# Problema con LCD LG 32LF2510



## viciuxav (Abr 24, 2013)

Hola, este es mi primer post, aunque llevo mucho tiempo leyendo y aprendiendo.

Tengo este LCD LG 32LF2510 que al conectarlo a la corriente, se enciende solo la retroiluminacion. Primero se enciende el led azul de la placa del inverter, se atenua y se apaga,  luego las lamparas se encienden 1 segundo, se apagan, y asi varias veces hasta que se queda la retroiluminacion fija, pero nada mas. A veces no llegan a encenderese. No aparece imagen ni el boton de encendido funciona.

Os comento un poco las revisiones que he hecho:

- He revisado todos los condensadores de la FA y aparentemente estan todos bien, ninguno inchado ni nada, no tengo capacimetro, por lo que he medido su resitencia interna aislandolos y estan en torno a 1Mohm. Tambien he revisado los 2 condensadores del inverter de 680uf y tambien estan correctos.

-He desarmado el panel y he comprobado que todas las lamparas encienden, aunque me he fijado que algunas al estar encendidas se ven como ondas,

-He comprobado tensiones, y me dan valores correctos de 24v, 12v y 5v.
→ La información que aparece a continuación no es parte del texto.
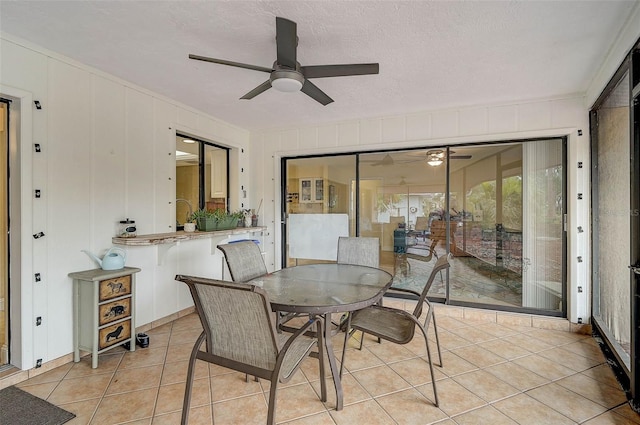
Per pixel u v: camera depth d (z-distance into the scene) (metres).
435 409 1.97
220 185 4.59
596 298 3.09
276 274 2.79
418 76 2.84
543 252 3.48
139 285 3.15
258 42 2.29
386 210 4.21
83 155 2.67
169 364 2.54
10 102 2.29
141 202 3.19
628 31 2.00
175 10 1.91
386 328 2.24
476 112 3.62
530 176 3.52
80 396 2.09
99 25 2.08
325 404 2.01
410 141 3.92
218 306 1.59
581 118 3.21
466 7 1.87
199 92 3.28
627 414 1.92
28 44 2.29
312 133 4.48
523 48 2.35
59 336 2.49
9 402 2.02
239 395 2.12
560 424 1.83
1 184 2.43
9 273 2.34
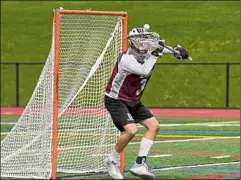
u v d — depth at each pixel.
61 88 17.22
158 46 15.62
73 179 16.70
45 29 57.84
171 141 24.97
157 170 18.31
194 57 50.19
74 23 18.09
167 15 59.19
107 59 17.70
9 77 48.00
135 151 22.28
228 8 60.50
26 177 16.69
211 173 17.77
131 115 15.93
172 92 43.34
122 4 63.06
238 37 53.22
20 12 61.97
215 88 43.78
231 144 24.11
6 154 17.52
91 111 17.92
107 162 16.06
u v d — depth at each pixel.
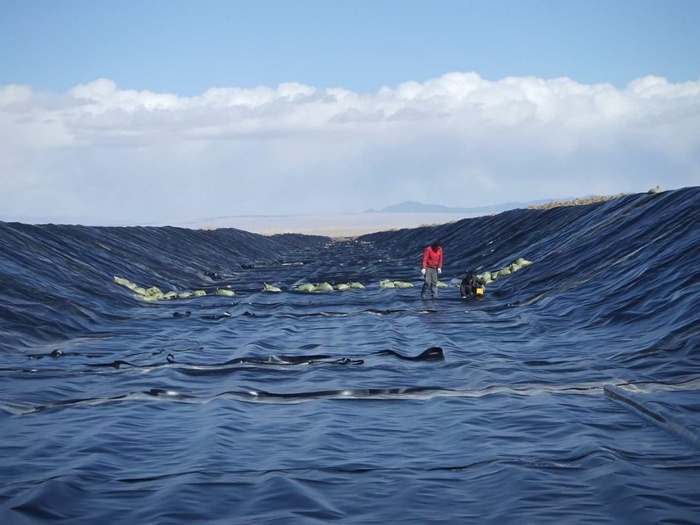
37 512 7.30
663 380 13.37
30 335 20.22
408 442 10.03
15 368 15.80
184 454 9.53
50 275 28.53
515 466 8.58
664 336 16.80
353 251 85.88
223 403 12.28
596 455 8.80
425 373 15.29
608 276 24.86
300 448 9.77
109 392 13.63
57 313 22.48
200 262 51.28
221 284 41.88
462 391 13.02
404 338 20.52
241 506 7.55
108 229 47.88
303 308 28.02
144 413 11.73
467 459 9.13
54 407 12.14
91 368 16.02
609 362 15.35
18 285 24.06
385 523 7.10
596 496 7.65
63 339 20.70
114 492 7.96
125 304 28.55
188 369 15.50
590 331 19.55
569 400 12.12
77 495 7.83
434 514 7.33
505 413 11.40
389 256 69.56
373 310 25.84
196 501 7.63
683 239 24.70
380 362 16.39
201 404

Cuando la retroiluminacion se apaga, el voltaje del inverter (24v) no varia.

- He revisado el integrado de control de la FA bajandome el datasheet y esta correcto.

- He probado a desconectar el panel LCD y sigue pasando lo mismo.

A alguien le ha pasado algo similar?, No he encontrado el service manual del lcd por ningun lado.


----------



## el-rey-julien (Abr 24, 2013)

marca = LG 	
modelo = 32LF2510	
chasis=  LD91A
tengo el esquema de otro LG pero lleva el mismo chasis ,asi que te va a servir ,el esquema es el mismo,sirve para muchos modelos LG


----------



## viciuxav (Abr 25, 2013)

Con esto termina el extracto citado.